Ample liquidity and the government's announcement that it would take further steps to ease border tensions saw prices of government securities firm up by 25-40 paise across maturities on Monday. Another two consecutive trading sessions saw gilt prices move up on improved market sentiments. However, this brief rally came to a halt over concerns about quarterly tax outflows, estimated at Rs 4,500 crore, scheduled for next week. To add to woes, RBI governor Bimal Jalan announced in a press conference that an OMO could be conducted if the need arose. The result: investors booked profits and, hence, the prices dipped.

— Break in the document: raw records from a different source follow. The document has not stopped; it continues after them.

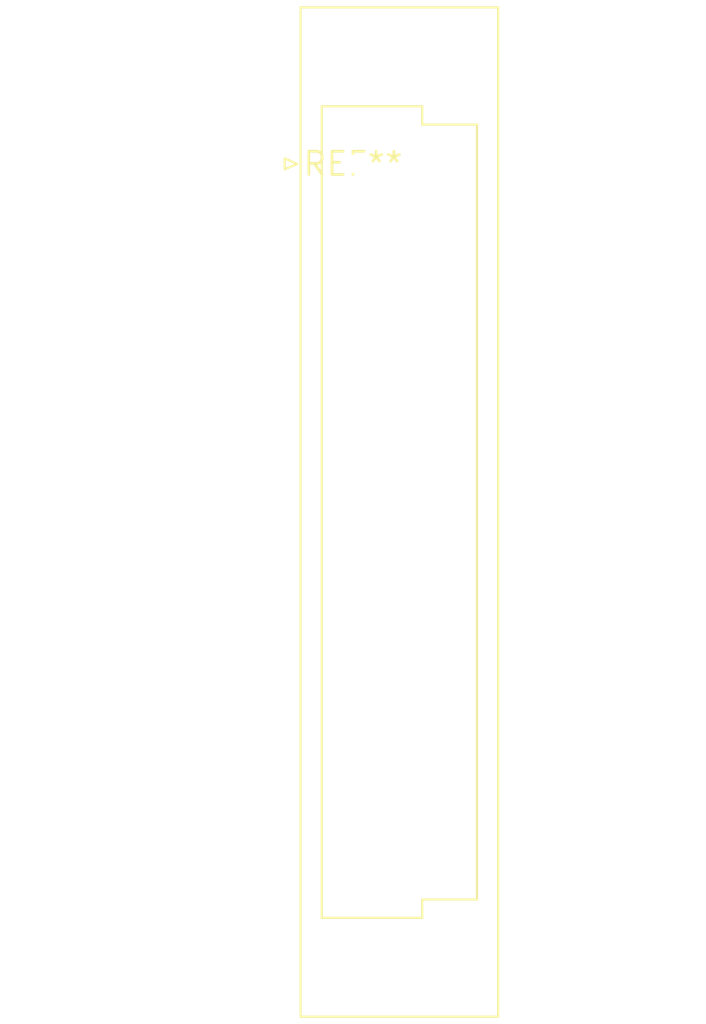
<source format=kicad_pcb>
(kicad_pcb (version 20240108) (generator pcbnew)

  (general
    (thickness 1.6)
  )

  (paper "A4")
  (layers
    (0 "F.Cu" signal)
    (31 "B.Cu" signal)
    (32 "B.Adhes" user "B.Adhesive")
    (33 "F.Adhes" user "F.Adhesive")
    (34 "B.Paste" user)
    (35 "F.Paste" user)
    (36 "B.SilkS" user "B.Silkscreen")
    (37 "F.SilkS" user "F.Silkscreen")
    (38 "B.Mask" user)
    (39 "F.Mask" user)
    (40 "Dwgs.User" user "User.Drawings")
    (41 "Cmts.User" user "User.Comments")
    (42 "Eco1.User" user "User.Eco1")
    (43 "Eco2.User" user "User.Eco2")
    (44 "Edge.Cuts" user)
    (45 "Margin" user)
    (46 "B.CrtYd" user "B.Courtyard")
    (47 "F.CrtYd" user "F.Courtyard")
    (48 "B.Fab" user)
    (49 "F.Fab" user)
    (50 "User.1" user)
    (51 "User.2" user)
    (52 "User.3" user)
    (53 "User.4" user)
    (54 "User.5" user)
    (55 "User.6" user)
    (56 "User.7" user)
    (57 "User.8" user)
    (58 "User.9" user)
  )

  (setup
    (pad_to_mask_clearance 0)
    (pcbplotparams
      (layerselection 0x00010fc_ffffffff)
      (plot_on_all_layers_selection 0x0000000_00000000)
      (disableapertmacros false)
      (usegerberextensions false)
      (usegerberattributes false)
      (usegerberadvancedattributes false)
      (creategerberjobfile false)
      (dashed_line_dash_ratio 12.000000)
      (dashed_line_gap_ratio 3.000000)
      (svgprecision 4)
      (plotframeref false)
      (viasonmask false)
      (mode 1)
      (useauxorigin false)
      (hpglpennumber 1)
      (hpglpenspeed 20)
      (hpglpendiameter 15.000000)
      (dxfpolygonmode false)
      (dxfimperialunits false)
      (dxfusepcbnewfont false)
      (psnegative false)
      (psa4output false)
      (plotreference false)
      (plotvalue false)
      (plotinvisibletext false)
      (sketchpadsonfab false)
      (subtractmaskfromsilk false)
      (outputformat 1)
      (mirror false)
      (drillshape 1)
      (scaleselection 1)
      (outputdirectory "")
    )
  )

  (net 0 "")

  (footprint "DIN41612_C2_2x16_Female_Vertical_THT" (layer "F.Cu") (at 0 0))

)

</source>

Hence, through the week, gilts settled in a narrow range, with the yield on the actively traded 11.50% GOI 2011A falling from 7.71% to 7.68%. As for the yield on the 10-year benchmark (11.03%, 2012), it fell 3 bps, from 7.81% to 7.78%.
Since bond markets were flush with funds, call rates went below the repo rate (6%) on reporting Friday. Though for most part of the week, these rates hovered in the range of 6.10-6.20%. However, on Friday call rates ended significantly lower at 4.75-5.50%, as there was not much demand from banks to meet their reserve requirements on the reporting day. This was on account of preponement of the CRR cut. During the week, the apex bank accepted repo bids worth Rs 28,310 crore at a cut-off of 6%.

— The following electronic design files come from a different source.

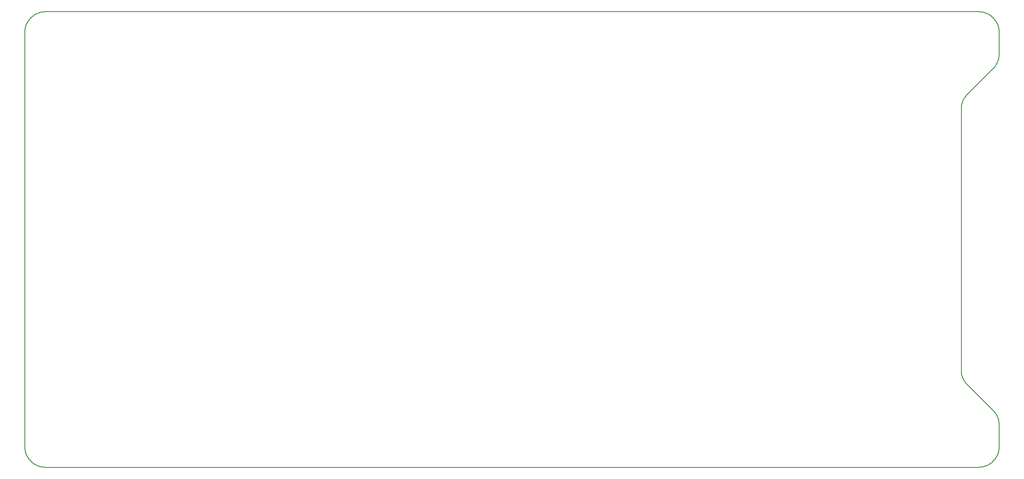
<source format=gko>
%FSTAX23Y23*%
%MOIN*%
%SFA1B1*%

%IPPOS*%
%ADD11C,0.005000*%
%LNrmx_explorer_board-1*%
%LPD*%
G54D11*
X07614Y00196D02*
X07624Y00197D01*
X07634Y00198*
X07644Y00199*
X07654Y00201*
X07664Y00204*
X07673Y00208*
X07683Y00212*
X07692Y00216*
X077Y00221*
X07709Y00227*
X07717Y00233*
X07724Y0024*
X07731Y00247*
X07738Y00255*
X07744Y00263*
X0775Y00271*
X07755Y0028*
X0776Y00289*
X07764Y00298*
X07767Y00308*
X0777Y00317*
X07772Y00327*
X07774Y00337*
X07775Y00347*
X07775Y00357*
Y00523D02*
X07775Y00533D01*
X07774Y00543*
X07772Y00552*
X0777Y00562*
X07768Y00571*
X07765Y0058*
X07761Y00589*
X07757Y00598*
X07752Y00607*
X07747Y00615*
X07741Y00623*
X07735Y0063*
X07728Y00637*
X0748Y00952D02*
X0748Y00942D01*
X07481Y00933*
X07482Y00923*
X07484Y00913*
X07487Y00904*
X0749Y00895*
X07494Y00886*
X07498Y00877*
X07503Y00869*
X07508Y00861*
X07514Y00853*
X0752Y00845*
X07527Y00838*
Y03098D02*
X0752Y03091D01*
X07514Y03083*
X07508Y03075*
X07503Y03067*
X07498Y03059*
X07494Y0305*
X0749Y03041*
X07487Y03032*
X07484Y03023*
X07482Y03013*
X07481Y03003*
X0748Y02994*
X0748Y02984*
X07728Y03299D02*
X07735Y03306D01*
X07741Y03313*
X07747Y03321*
X07752Y03329*
X07757Y03338*
X07761Y03347*
X07765Y03356*
X07768Y03365*
X0777Y03374*
X07772Y03384*
X07774Y03393*
X07775Y03403*
X07775Y03413*
Y03579D02*
X07775Y03589D01*
X07774Y03599*
X07772Y03609*
X0777Y03619*
X07767Y03628*
X07764Y03638*
X0776Y03647*
X07755Y03656*
X0775Y03665*
X07744Y03673*
X07738Y03681*
X07731Y03689*
X07724Y03696*
X07717Y03703*
X07709Y03709*
X077Y03715*
X07692Y0372*
X07683Y03724*
X07673Y03728*
X07664Y03732*
X07654Y03735*
X07644Y03737*
X07634Y03738*
X07624Y03739*
X07614Y0374*
X00357D02*
X00347Y03739D01*
X00337Y03738*
X00327Y03737*
X00317Y03735*
X00308Y03732*
X00298Y03728*
X00289Y03724*
X0028Y0372*
X00271Y03715*
X00263Y03709*
X00255Y03703*
X00247Y03696*
X0024Y03689*
X00233Y03681*
X00227Y03673*
X00221Y03665*
X00216Y03656*
X00212Y03647*
X00208Y03638*
X00204Y03628*
X00201Y03619*
X00199Y03609*
X00198Y03599*
X00197Y03589*
X00196Y03579*
Y00357D02*
X00197Y00347D01*
X00198Y00337*
X00199Y00327*
X00201Y00317*
X00204Y00308*
X00208Y00298*
X00212Y00289*
X00216Y0028*
X00221Y00271*
X00227Y00263*
X00233Y00255*
X0024Y00247*
X00247Y0024*
X00255Y00233*
X00263Y00227*
X00271Y00221*
X0028Y00216*
X00289Y00212*
X00298Y00208*
X00308Y00204*
X00317Y00201*
X00327Y00199*
X00337Y00198*
X00347Y00197*
X00357Y00196*
X07614*
X07775Y00357D02*
Y00523D01*
X07527Y00838D02*
X07728Y00637D01*
X0748Y00952D02*
Y02984D01*
X07527Y03098D02*
X07728Y03299D01*
X07775Y03413D02*
Y03579D01*
X00357Y0374D02*
X07614D01*
X00196Y00357D02*
Y03579D01*
M02*
</source>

As for the rupee, it ended the week at Rs 49/$. Overall, the currency gained 1 paisa this week. With receding war fears, the rupee firmed up to Rs 48.99 to the dollar on Monday. However, dollar demand from importers saw the rupee slide to Rs 49 towards the close of the week.

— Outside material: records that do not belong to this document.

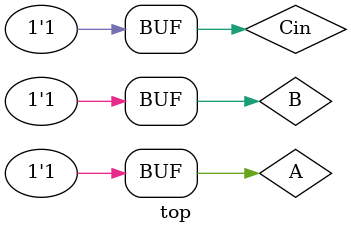
<source format=v>
module top;
reg A,B,Cin;
 wire S,Cout;  
 //Verilog code for the structural full adder 
 fulladder Behavioral_adder(
    .X1(A),
    .X2(B),
    .Cin(Cin),
    .S(S),
    .Cout(Cout) 
   );
 initial begin
   A = 0;
   B = 0;
   Cin = 0;
   #5;
   A = 0;
   B = 0;
   Cin = 1;
   #5;  
   A = 0;
   B = 1;
   Cin = 0;
   #5;
   A = 0;
   B = 1;
   Cin = 1;
   #5; A = 1; B = 0;
   Cin = 0;
   #5;
   A = 1;
   B = 0;
   Cin = 1;
   #5;
   A = 1;
   B = 1;
   Cin = 0;
   #5;  
   A = 1;
   B = 1;
   Cin = 1;
   #5;  
  end

endmodule 

</source>
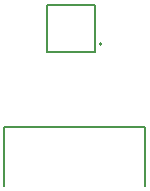
<source format=gbr>
%TF.GenerationSoftware,Altium Limited,Altium Designer,20.0.11 (256)*%
G04 Layer_Color=32896*
%FSLAX26Y26*%
%MOIN*%
%TF.FileFunction,Other,Mechanical_4*%
%TF.Part,Single*%
G01*
G75*
%TA.AperFunction,NonConductor*%
%ADD39C,0.007874*%
%ADD49C,0.005000*%
D39*
X5326772Y1544409D02*
G03*
X5326772Y1544409I-3937J0D01*
G01*
D02*
G03*
X5326772Y1544409I-3937J0D01*
G01*
D49*
X5002165Y1268406D02*
X5472638D01*
X5002165Y1071555D02*
Y1268406D01*
X5472638Y1071555D02*
Y1268406D01*
X5002165D02*
X5472638D01*
X5002165Y1071555D02*
Y1268406D01*
X5472638Y1071555D02*
Y1268406D01*
X5145669Y1674331D02*
X5303150D01*
X5145669Y1516850D02*
X5303150D01*
X5145669D02*
Y1674331D01*
X5303150Y1516850D02*
Y1674331D01*
X5145669D02*
X5303150D01*
X5145669Y1516850D02*
X5303150D01*
X5145669D02*
Y1674331D01*
X5303150Y1516850D02*
Y1674331D01*
%TF.MD5,f1c828dc1b9ce2d602c18a19559a32fe*%
M02*

</source>
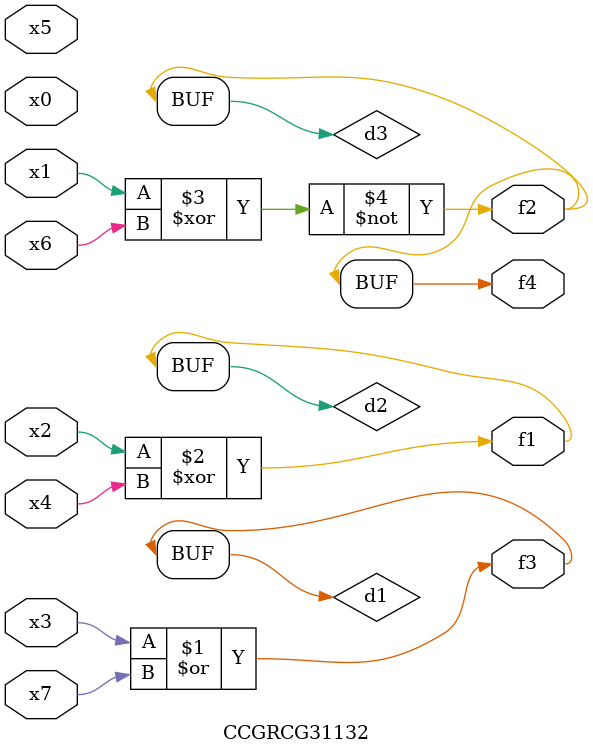
<source format=v>
module CCGRCG31132(
	input x0, x1, x2, x3, x4, x5, x6, x7,
	output f1, f2, f3, f4
);

	wire d1, d2, d3;

	or (d1, x3, x7);
	xor (d2, x2, x4);
	xnor (d3, x1, x6);
	assign f1 = d2;
	assign f2 = d3;
	assign f3 = d1;
	assign f4 = d3;
endmodule

</source>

On the economy front, the Index of Industrial Production (IIP) posted a 2.9% growth in April, up marginally against the 2.6% growth registered over the corresponding month last year. While manufacturing continued to lag behind, electricity and mining clocked substantial growth, up 4.9% and 4.6%, respectively. Consumer goods sector also displayed considerable improvement in its performance, posting a 4.7% growth -- almost double the growth of 2.5% registered in April last year. All this indicates that an industrial turnaround may well be under way.
With war clouds disappearing, bonds could be in for a brief rally. Governor Jalan reiterated this week that softer interest rate bias would continue. In fact, he did not rule out a bank rate cut in the event of a change in current liquidity conditions. But in view of high liquidity in the system, the overhang of an OMO prevails. This will hold bond prices.